Fixez un délai. Pendant 10 minutes, par exemple, un enfant peut regarder une vidéo qu’il aime pendant une courte période; puis, dans une session ABA, un thérapeute mettra cette vidéo en pause et présentera une bouchée de nourriture.

«Dès que l’enfant prend une bouchée, nous le félicitons et réactivons immédiatement la vidéo pendant environ 15 secondes. Quand ils arrêtent de manger, nous faisons une pause et répétons », dit Hustyi.

Une fois ce temps écoulé, la dégustation est terminée. Ne dépassez pas ce délai et ne modifiez pas vos attentes.

L’objectif final, après que l’enfant a goûté à plusieurs reprises à la nourriture, est toujours de travailler à généraliser ou à incorporer les nouveaux aliments aux heures de repas régulières.

Lignes directrices générales pour les parents

Bien que vous deviez consulter le BCBA de votre enfant avant de mettre en œuvre des dégustations alimentaires à la maison, il y a certaines choses que vous pouvez faire pour aider votre mangeur difficile à essayer de nouveaux aliments.

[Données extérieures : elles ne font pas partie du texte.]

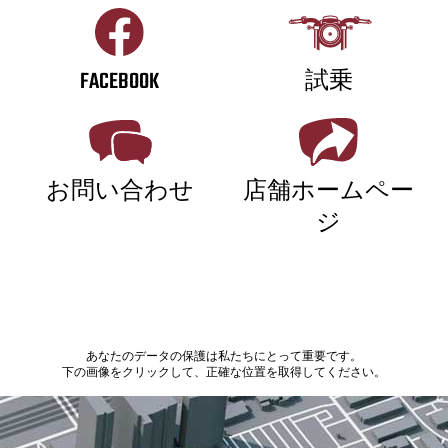
FACEBOOK
試乗
お問い合わせ
店舗ホームペー
ジ
あなたのデータの保護は私たちにとって重要です。
下の画像をクリックして、正確な位置を取得してください。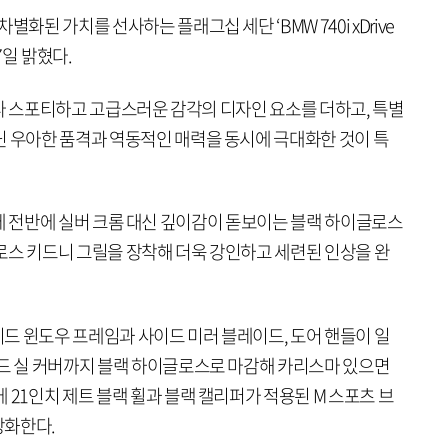
화된 가치를 선사하는 플래그십 세단 ‘BMW 740i xDrive
7일 밝혔다.
로는 보다 스포티하고 고급스러운 감각의 디자인 요소를 더하고, 특별
닌 우아한 품격과 역동적인 매력을 동시에 극대화한 것이 특
로는 차체 전반에 실버 크롬 대신 깊이감이 돋보이는 블랙 하이글로스
로스 키드니 그릴을 장착해 더욱 강인하고 세련된 인상을 완
드 윈도우 프레임과 사이드 미러 블레이드, 도어 핸들이 일
이드 실 커버까지 블랙 하이글로스로 마감해 카리스마 있으면
 21인치 제트 블랙 휠과 블랙 캘리퍼가 적용된 M 스포츠 브
강화한다.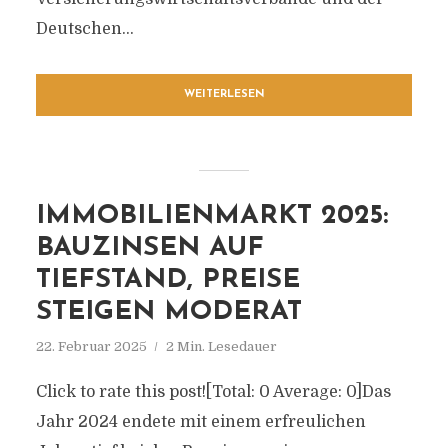
Deutschen...
WEITERLESEN
IMMOBILIENMARKT 2025:
BAUZINSEN AUF
TIEFSTAND, PREISE
STEIGEN MODERAT
22. Februar 2025
2 Min. Lesedauer
Click to rate this post![Total: 0 Average: 0]Das
Jahr 2024 endete mit einem erfreulichen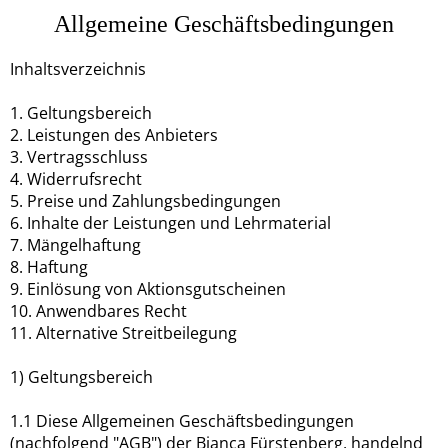
Allgemeine Geschäftsbedingungen
Inhaltsverzeichnis
1. Geltungsbereich
2. Leistungen des Anbieters
3. Vertragsschluss
4. Widerrufsrecht
5. Preise und Zahlungsbedingungen
6. Inhalte der Leistungen und Lehrmaterial
7. Mängelhaftung
8. Haftung
9. Einlösung von Aktionsgutscheinen
10. Anwendbares Recht
11. Alternative Streitbeilegung
1) Geltungsbereich
1.1 Diese Allgemeinen Geschäftsbedingungen
(nachfolgend "AGB") der Bianca Fürstenberg, handelnd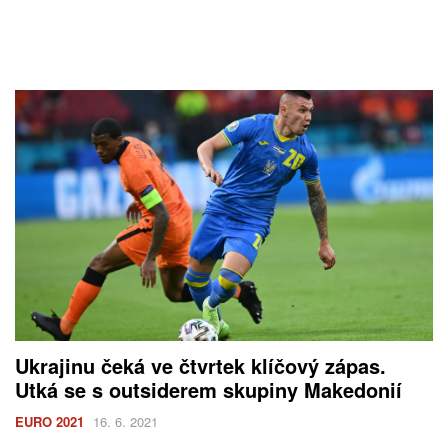
Ukrajinu čeká ve čtvrtek klíčový zápas.
Utká se s outsiderem skupiny Makedonií
EURO 2021
16. 6. 2021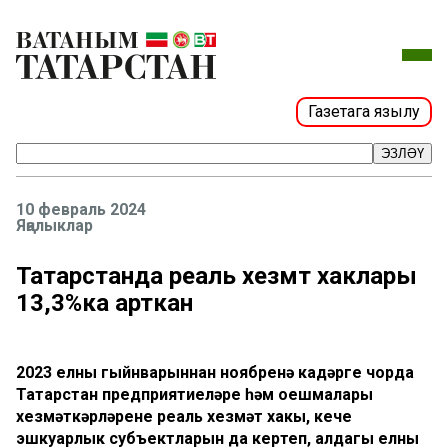
Газетага язылу
ЭЗЛӘҮ
10 февраль 2024
Яңалыклар
Татарстанда реаль хезмәт хаклары
13,3%ка арткан
2023 елның гыйнварыннан ноябренә кадәрге чорда
Татарстан предприятиеләре һәм оешмалары
хезмәткәрләренең реаль хезмәт хакы, кече
эшкуарлык субъектларын да кертеп, алдагы елның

  1. Surveillez les collations. «Trop de grignotage peut enseigner à votre enfant qu’il est acceptable d’éviter les repas», dit Hustyi, «et cela diminue également la motivation à essayer de nouveaux aliments.»
  2. Examinez la quantité et les types de liquides consommés. Un enfant pourrait consommer un grand nombre de calories simplement grâce à ce qu’il boit. Limitez la quantité de lait ou de jus, selon l’âge de l’enfant. Vérifiez auprès du pédiatre de votre enfant pour vous assurer que la quantité qu’il boit est appropriée à son âge.
  3. Obtenez un calendrier. «Apprenez à votre enfant à suivre un horaire cohérent qui comprend les repas, les collations et les bains.»
  4. Créez un bon environnement pour les repas. Les parents doivent montrer de bonnes habitudes. Mangez les mêmes aliments que votre enfant mange et concentrez-vous sur le repas devant vous. Évitez les distractions.
  5. Attendez-vous à une résistance. «Il y aura très probablement des comportements problématiques, des résistances», explique Hustyi. «J’exhorte les parents à s’y préparer.» Faites attention lorsque votre enfant répond aux attentes et faites de votre mieux pour ignorer les comportements inappropriés comme la négociation.

Pour plus d’informations sur les services de soutien à domicile pour autisme, visitez autismhomesupport.com.